═══ DATA EXTRACT ═══

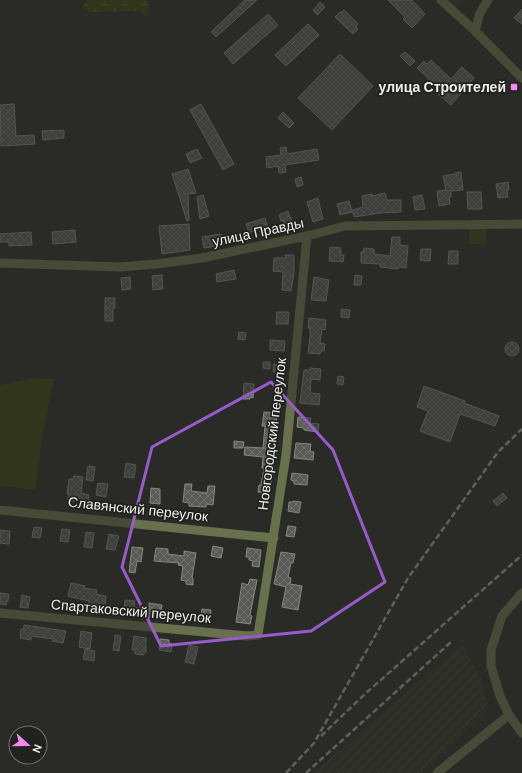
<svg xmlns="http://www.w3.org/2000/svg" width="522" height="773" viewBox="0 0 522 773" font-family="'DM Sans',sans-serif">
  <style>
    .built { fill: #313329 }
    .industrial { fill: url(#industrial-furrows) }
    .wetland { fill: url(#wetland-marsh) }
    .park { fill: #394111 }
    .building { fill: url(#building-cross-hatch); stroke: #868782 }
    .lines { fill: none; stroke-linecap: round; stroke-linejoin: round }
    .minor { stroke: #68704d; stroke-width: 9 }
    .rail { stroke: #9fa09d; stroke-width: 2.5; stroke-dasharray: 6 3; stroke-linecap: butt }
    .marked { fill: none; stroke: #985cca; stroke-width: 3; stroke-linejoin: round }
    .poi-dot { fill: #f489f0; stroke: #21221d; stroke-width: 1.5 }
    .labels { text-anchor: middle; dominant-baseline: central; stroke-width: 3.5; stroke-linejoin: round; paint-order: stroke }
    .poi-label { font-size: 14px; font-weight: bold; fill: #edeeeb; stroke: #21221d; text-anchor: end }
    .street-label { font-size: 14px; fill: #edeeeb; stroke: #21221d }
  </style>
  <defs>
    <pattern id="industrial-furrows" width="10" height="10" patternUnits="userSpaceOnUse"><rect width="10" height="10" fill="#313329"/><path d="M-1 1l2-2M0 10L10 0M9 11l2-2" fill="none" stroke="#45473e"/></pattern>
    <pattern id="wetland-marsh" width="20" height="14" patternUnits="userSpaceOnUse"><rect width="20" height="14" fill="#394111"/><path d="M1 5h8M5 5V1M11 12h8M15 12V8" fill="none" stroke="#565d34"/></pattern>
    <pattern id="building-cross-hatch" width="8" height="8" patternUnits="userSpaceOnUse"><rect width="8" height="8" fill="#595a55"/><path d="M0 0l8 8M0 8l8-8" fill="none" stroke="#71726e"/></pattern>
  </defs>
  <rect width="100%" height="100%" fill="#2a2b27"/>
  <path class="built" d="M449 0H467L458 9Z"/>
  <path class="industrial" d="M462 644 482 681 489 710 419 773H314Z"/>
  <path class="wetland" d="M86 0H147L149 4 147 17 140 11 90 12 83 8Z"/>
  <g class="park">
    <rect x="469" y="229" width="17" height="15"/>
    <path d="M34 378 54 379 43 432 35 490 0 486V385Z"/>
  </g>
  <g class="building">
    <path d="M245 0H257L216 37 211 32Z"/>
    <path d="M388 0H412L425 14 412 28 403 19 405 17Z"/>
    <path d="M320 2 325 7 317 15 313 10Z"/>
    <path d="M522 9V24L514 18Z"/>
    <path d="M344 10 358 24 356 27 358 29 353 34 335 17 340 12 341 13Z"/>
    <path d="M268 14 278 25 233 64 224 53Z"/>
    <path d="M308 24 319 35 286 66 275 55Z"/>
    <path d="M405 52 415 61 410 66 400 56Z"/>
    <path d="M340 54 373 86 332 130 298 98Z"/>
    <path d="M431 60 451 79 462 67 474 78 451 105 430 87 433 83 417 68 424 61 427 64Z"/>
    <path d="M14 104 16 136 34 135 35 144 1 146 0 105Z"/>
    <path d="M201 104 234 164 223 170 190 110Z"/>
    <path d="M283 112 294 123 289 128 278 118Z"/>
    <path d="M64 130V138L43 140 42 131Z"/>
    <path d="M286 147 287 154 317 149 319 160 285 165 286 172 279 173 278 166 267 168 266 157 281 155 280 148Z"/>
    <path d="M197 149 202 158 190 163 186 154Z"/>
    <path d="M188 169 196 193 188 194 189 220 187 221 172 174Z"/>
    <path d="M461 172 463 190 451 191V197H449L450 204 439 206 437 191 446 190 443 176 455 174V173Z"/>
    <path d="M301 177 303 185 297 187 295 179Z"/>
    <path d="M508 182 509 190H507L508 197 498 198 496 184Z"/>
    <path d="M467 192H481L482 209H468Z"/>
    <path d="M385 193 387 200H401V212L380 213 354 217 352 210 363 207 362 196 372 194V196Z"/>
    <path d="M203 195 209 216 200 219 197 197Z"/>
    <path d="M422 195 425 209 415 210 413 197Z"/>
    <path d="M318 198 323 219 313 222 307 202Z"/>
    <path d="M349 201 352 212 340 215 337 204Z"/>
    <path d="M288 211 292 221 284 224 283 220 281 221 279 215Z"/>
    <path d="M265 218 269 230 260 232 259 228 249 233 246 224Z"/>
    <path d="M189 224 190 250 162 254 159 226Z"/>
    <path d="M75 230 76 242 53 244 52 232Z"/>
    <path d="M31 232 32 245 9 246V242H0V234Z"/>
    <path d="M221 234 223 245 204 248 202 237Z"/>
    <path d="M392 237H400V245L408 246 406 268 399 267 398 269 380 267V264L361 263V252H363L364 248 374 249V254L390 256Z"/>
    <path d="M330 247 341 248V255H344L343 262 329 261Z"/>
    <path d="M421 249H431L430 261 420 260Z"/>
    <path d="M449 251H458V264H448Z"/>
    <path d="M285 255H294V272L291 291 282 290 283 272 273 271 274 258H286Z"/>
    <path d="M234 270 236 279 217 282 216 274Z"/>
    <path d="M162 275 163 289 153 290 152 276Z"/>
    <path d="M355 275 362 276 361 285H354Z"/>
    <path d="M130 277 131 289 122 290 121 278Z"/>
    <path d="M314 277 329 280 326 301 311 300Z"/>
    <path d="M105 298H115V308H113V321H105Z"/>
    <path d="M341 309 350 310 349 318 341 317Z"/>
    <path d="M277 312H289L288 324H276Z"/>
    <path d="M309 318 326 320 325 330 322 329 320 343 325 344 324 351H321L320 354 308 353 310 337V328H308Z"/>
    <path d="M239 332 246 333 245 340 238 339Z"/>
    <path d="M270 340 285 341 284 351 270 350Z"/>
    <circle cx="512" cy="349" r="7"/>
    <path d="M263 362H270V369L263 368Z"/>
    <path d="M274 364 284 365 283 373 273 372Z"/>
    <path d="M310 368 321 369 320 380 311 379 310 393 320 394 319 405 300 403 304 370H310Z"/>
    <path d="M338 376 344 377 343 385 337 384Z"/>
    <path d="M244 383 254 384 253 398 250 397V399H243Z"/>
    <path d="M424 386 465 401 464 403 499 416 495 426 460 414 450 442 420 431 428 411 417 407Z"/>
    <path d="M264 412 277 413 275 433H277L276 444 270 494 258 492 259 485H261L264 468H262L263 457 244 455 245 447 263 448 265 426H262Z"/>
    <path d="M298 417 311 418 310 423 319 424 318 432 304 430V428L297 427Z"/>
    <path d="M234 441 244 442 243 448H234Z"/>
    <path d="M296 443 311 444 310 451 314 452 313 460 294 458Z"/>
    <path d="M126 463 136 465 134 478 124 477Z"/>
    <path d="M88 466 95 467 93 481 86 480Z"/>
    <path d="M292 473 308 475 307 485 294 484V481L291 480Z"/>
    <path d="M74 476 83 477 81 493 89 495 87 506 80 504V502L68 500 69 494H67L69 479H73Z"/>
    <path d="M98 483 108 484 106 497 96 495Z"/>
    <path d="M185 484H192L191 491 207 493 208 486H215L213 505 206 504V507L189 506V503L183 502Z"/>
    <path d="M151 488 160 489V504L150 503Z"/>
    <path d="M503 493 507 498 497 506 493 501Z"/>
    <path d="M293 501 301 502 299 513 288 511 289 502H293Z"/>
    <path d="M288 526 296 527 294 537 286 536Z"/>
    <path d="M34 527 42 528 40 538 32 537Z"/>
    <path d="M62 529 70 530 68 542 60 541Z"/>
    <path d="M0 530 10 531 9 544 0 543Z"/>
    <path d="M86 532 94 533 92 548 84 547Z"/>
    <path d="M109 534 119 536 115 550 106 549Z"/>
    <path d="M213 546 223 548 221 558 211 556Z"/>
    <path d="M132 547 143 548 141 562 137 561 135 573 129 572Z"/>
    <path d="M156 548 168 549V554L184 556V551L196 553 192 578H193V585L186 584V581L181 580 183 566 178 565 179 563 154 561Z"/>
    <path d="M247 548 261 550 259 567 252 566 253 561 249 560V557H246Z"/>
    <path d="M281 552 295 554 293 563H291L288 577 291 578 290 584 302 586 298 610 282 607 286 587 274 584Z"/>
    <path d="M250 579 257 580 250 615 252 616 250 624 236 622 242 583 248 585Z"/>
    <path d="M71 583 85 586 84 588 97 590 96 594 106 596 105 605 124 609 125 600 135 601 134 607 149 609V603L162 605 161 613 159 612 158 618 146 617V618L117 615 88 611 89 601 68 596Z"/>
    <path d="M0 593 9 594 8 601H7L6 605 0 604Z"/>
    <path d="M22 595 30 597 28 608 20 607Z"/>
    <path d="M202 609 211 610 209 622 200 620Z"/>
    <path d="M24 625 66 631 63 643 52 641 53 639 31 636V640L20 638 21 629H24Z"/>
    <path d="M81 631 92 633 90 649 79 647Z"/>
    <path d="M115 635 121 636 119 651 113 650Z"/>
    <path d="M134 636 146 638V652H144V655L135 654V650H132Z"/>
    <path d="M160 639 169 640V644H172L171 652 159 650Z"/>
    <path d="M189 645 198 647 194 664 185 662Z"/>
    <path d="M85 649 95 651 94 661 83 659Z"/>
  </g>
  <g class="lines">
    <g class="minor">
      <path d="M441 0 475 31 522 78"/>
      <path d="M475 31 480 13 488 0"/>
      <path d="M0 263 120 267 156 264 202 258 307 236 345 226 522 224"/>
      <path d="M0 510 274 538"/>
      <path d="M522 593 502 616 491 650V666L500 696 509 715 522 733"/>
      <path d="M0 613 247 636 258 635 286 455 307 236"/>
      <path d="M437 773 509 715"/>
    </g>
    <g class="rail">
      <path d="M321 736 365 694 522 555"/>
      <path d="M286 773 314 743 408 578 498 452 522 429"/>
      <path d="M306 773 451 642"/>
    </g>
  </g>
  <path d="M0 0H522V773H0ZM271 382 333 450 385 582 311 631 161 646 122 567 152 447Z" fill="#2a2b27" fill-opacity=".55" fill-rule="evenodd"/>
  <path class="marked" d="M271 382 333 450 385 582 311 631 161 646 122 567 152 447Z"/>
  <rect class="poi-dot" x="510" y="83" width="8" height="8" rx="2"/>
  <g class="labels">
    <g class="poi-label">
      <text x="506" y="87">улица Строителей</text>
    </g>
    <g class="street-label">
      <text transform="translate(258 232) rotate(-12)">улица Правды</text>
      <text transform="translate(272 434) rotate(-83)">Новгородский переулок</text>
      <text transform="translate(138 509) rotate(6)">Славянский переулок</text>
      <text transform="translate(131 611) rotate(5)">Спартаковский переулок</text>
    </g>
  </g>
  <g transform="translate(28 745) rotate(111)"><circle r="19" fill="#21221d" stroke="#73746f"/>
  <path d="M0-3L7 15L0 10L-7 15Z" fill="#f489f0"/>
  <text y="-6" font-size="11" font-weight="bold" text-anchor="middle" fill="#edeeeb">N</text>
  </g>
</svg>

═══
═══ DATA EXTRACT ═══

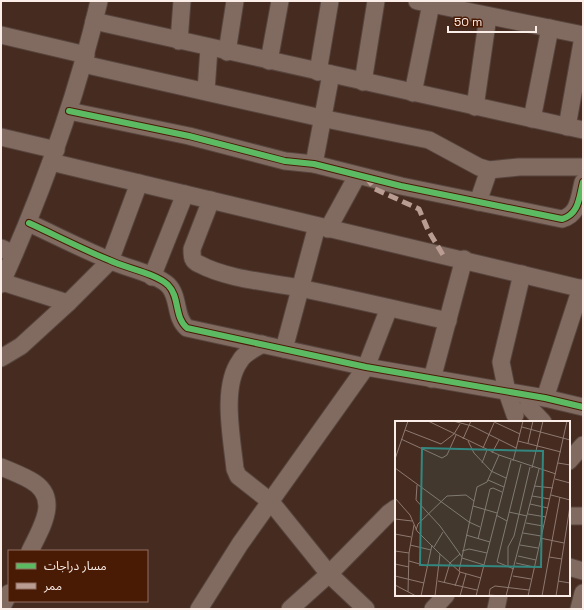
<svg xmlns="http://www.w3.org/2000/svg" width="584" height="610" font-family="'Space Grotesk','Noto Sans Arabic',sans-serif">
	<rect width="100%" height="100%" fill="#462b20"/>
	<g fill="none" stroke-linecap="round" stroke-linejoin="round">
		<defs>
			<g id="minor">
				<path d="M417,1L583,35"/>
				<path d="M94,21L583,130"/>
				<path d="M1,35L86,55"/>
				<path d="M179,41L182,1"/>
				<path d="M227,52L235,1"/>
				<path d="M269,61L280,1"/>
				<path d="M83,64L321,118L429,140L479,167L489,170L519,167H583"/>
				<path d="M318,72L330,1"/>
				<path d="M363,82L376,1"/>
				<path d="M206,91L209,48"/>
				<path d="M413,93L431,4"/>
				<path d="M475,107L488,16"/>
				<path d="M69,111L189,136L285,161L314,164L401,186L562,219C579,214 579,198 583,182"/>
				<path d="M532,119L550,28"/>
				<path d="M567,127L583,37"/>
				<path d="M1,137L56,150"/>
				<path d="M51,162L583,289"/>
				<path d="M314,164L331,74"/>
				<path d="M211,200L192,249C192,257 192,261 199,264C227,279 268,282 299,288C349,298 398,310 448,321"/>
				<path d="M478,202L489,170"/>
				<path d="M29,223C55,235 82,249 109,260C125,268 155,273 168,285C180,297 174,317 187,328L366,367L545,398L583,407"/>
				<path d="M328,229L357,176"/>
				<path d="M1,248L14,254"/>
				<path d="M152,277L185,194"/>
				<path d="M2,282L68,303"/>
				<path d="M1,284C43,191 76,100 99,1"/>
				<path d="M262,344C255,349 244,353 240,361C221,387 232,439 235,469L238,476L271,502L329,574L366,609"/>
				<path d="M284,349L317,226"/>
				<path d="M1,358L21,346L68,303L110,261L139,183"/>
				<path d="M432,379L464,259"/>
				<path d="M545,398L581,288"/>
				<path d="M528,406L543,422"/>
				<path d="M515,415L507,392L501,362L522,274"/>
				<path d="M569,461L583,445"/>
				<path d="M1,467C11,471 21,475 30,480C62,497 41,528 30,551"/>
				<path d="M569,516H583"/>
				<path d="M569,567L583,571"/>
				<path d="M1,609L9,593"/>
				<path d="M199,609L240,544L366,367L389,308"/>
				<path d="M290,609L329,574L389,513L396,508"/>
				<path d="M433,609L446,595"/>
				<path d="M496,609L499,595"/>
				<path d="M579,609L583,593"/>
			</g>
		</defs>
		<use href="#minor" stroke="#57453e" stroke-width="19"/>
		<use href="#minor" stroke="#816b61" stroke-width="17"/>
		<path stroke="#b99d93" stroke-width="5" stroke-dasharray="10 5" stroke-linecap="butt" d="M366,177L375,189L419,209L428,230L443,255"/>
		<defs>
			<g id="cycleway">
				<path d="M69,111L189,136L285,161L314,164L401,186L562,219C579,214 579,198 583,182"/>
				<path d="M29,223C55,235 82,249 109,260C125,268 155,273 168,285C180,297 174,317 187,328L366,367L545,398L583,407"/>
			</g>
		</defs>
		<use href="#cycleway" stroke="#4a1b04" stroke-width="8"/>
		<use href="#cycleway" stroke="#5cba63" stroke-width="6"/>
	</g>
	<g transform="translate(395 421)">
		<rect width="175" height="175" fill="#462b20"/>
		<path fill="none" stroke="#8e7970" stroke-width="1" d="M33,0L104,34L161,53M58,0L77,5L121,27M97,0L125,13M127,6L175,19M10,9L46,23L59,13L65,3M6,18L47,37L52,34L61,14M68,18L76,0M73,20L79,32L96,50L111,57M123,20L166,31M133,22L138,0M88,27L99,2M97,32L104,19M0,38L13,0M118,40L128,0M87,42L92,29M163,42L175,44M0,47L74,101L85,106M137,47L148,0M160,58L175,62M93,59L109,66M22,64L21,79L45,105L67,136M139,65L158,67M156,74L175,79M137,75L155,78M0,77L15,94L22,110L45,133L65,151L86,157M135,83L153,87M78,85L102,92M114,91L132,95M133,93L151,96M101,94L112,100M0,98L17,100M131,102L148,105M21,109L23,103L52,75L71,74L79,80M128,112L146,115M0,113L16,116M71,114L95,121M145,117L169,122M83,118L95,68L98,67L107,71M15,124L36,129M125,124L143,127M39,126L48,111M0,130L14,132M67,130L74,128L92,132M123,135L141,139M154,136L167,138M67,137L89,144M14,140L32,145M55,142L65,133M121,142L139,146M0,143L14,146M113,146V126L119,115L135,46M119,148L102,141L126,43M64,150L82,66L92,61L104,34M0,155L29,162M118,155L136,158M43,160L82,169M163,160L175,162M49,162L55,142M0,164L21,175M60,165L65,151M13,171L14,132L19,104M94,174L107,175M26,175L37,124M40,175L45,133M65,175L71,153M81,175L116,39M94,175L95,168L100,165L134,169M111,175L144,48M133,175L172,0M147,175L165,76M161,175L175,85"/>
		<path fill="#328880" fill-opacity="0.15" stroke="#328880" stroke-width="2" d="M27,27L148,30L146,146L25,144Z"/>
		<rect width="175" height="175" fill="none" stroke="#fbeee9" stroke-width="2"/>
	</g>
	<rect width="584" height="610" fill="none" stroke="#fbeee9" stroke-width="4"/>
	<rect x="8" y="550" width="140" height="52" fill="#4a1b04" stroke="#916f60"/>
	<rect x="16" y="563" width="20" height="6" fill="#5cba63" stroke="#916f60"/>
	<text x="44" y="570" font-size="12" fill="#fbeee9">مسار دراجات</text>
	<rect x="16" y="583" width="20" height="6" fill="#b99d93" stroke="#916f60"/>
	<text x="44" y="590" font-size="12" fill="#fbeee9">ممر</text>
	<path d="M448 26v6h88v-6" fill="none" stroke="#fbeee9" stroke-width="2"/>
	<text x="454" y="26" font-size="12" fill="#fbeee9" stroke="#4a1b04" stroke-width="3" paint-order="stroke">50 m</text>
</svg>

═══

EXERCISE DIRECTIONS:
Look through the records and gather every line containing "lines".

COMPLETED TASK:
    .lines { fill: none; stroke-linecap: round; stroke-linejoin: round }
  <g class="lines">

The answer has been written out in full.